Political parties need to embrace ‘super-diversity’   24 Apr 2015

Massey University

Friday, April 24, 2015
Political parties need to embrace ‘super-diversity’

How communities and institutions – from the police and community groups to political parties – adapt to Auckland’s ‘super-diversity’ is the focus of a major study involving Massey University.

Distinguished Professor Paul Spoonley, a sociologist, is a principal investigator along with colleagues Associate Professor Robin Peace, Professor Natalie Jackson and Dr Angelique Praat in a six-year, $5.5m study into the impacts of massive demographic changes in New Zealand. A key focus will be Auckland, where one in four people were born outside the country.

Super-diversity is the “new reality” that defines Auckland, Professor Spoonley says. And it is the reason the city is included in an international, German-based study on understanding the implications of urban super-diversity. Other cities in the study are New York, Singapore and Johannesburg.

Professor Spoonley says the speed and scale of population change in Auckland is having a profound impact on the way people live. “But our institutions are not necessarily keeping up with the changes in many cases,” he says. “Our political parties are struggling to know how to prepare for super-diverse constituencies.”
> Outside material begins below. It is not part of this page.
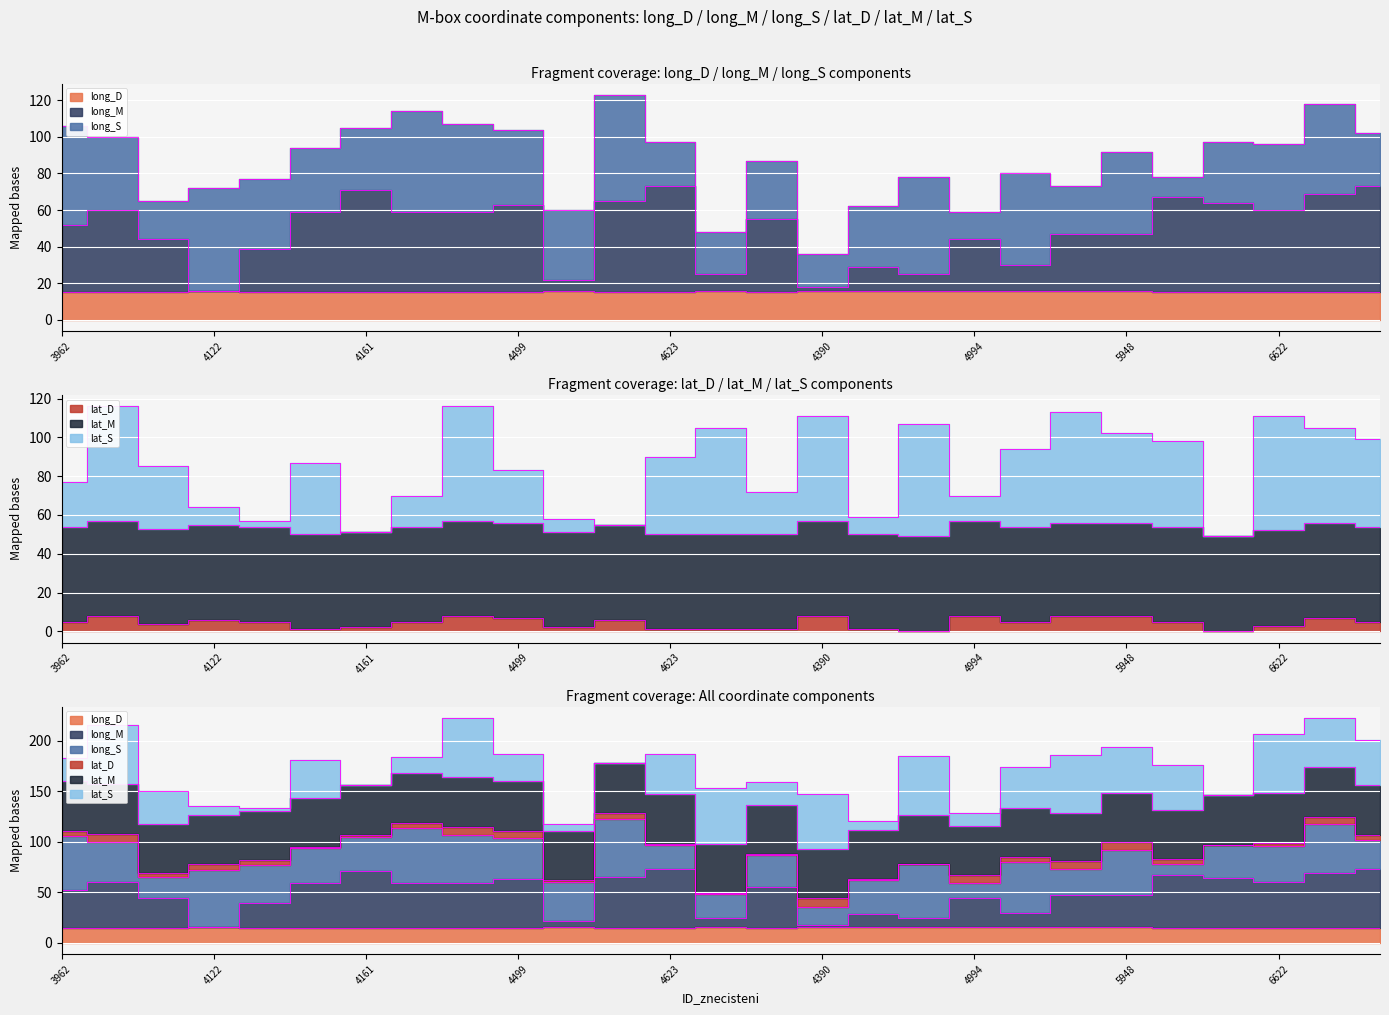

How many data points in lat_D are above 5?

10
Being able to eat yum cha for lunch, hear people chat in Mandarin, Spanish or Arabic on the bus, or opting to seek treatment from a Chinese herbal medicine practitioner are all manifestations of the “everyday cosmopolitanism” that is now intrinsic to life in super-diverse Auckland, he says.
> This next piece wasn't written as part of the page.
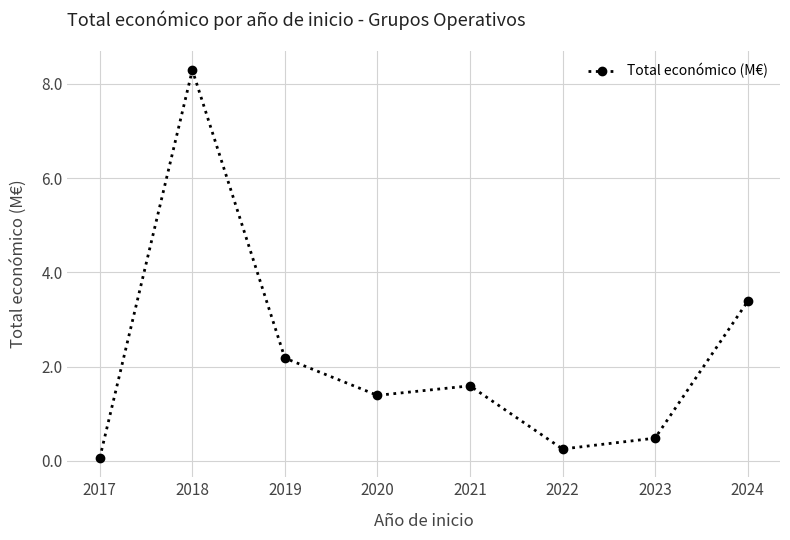

What value does the data have at 2022?

0.2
According to Statistics New Zealand’s latest census from 2013, there are 213 ethnic groups represented in New Zealand. Significant changes were the size of the non-majority populations, with 23 per cent of Auckland now Asian.
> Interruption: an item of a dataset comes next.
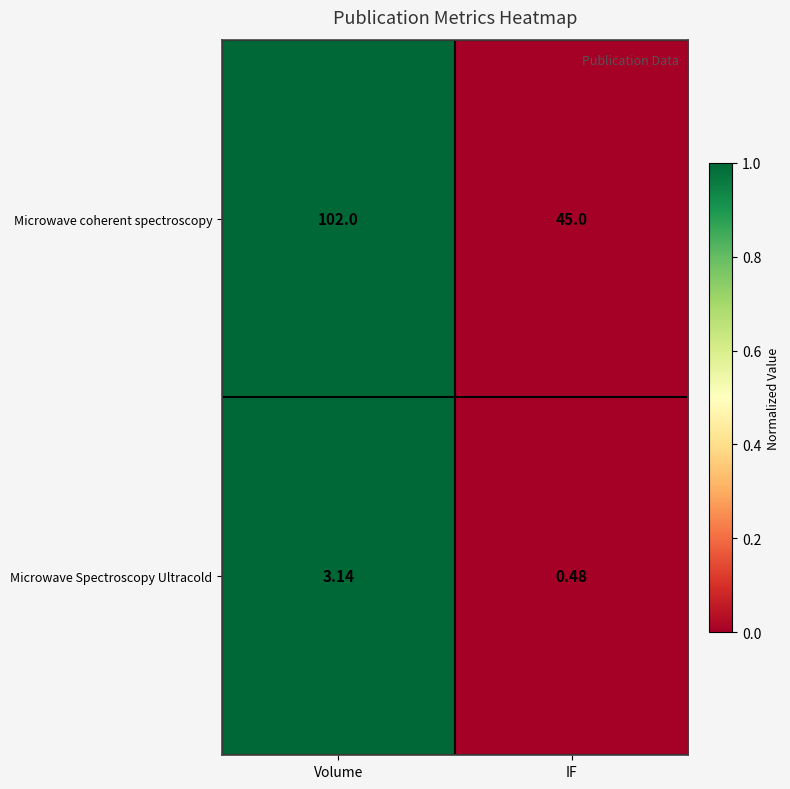

Count the number of categories in the chart.

2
In light of these developments, the need for government, schools, health providers, sporting agencies and other key organisations to engage with new migrants from diverse backgrounds is critical, Professor Spoonley says.

Political parties across the spectrum also need to engage with sizeable new migrant communities from China and India as well as many other Asian, African, Middle Eastern and European groups to ensure a healthy, inclusive democracy, he says.

Professor Spoonley, Pro Vice-Chancellor for the College of Humanities and Social Sciences, says the $5.5m in funding from the Ministry of Business, Innovation and Employment for the Waikato and Massey University project on diversity in New Zealand (titled Capturing the Diversity Dividend, or CaDDANZ) will be used for a range of projects that will ultimately provide new insights to help guide policy development.


Starting in Auckland, researchers will focus on a notably ethnically diverse suburb to interview and film residents about how they perceive, interact with and understand other cultures in their neighbourhood.

While divisions and conflict between majority host populations and newly arriving migrant groups has plagued Britain and some European nations, as well as Canada and Australia, Professor Spoonley says New Zealand is better prepared. Since the 1970s, New Zealanders – and our institutions – have sought to recognise Maori protocols, values, culture, perspectives and language as inherent to our national identity.

New Zealand’s bicultural framework, founded on the Treaty of Waitangi, provides a precedent for cultures and languages other than English to be formally accorded rights, recognition and respect, he says.

“What does it meant to be a New Zealander in the 21st century? The question is the same [as in the 1970s and 1980s], but the answer is going to be different,” Professor Spoonley says.

He has just returned from Berlin, where he was one of a handful of social scientists to present a master class to top international researchers at the Academy of Urban Super-diversity, hosted by the Max Planck Institute and the European Research Council at the Berlin-Brandenburg Academy of Sciences. Four other researchers from New Zealand (three from Massey and one from Waikato) also took part.

Auckland has joined three other super-diverse cities (Singapore, Johannesburg and New York) in a study following the signing of a Memorandum of Understanding last year between Massey University and the Max Planck Institute for the Study of Religious and Ethnic Diversity in Germany.

The institute’s director, Professor Steve Vertovec, initiated a major research project that explores the nature and impacts of increasing diversification in several global cities.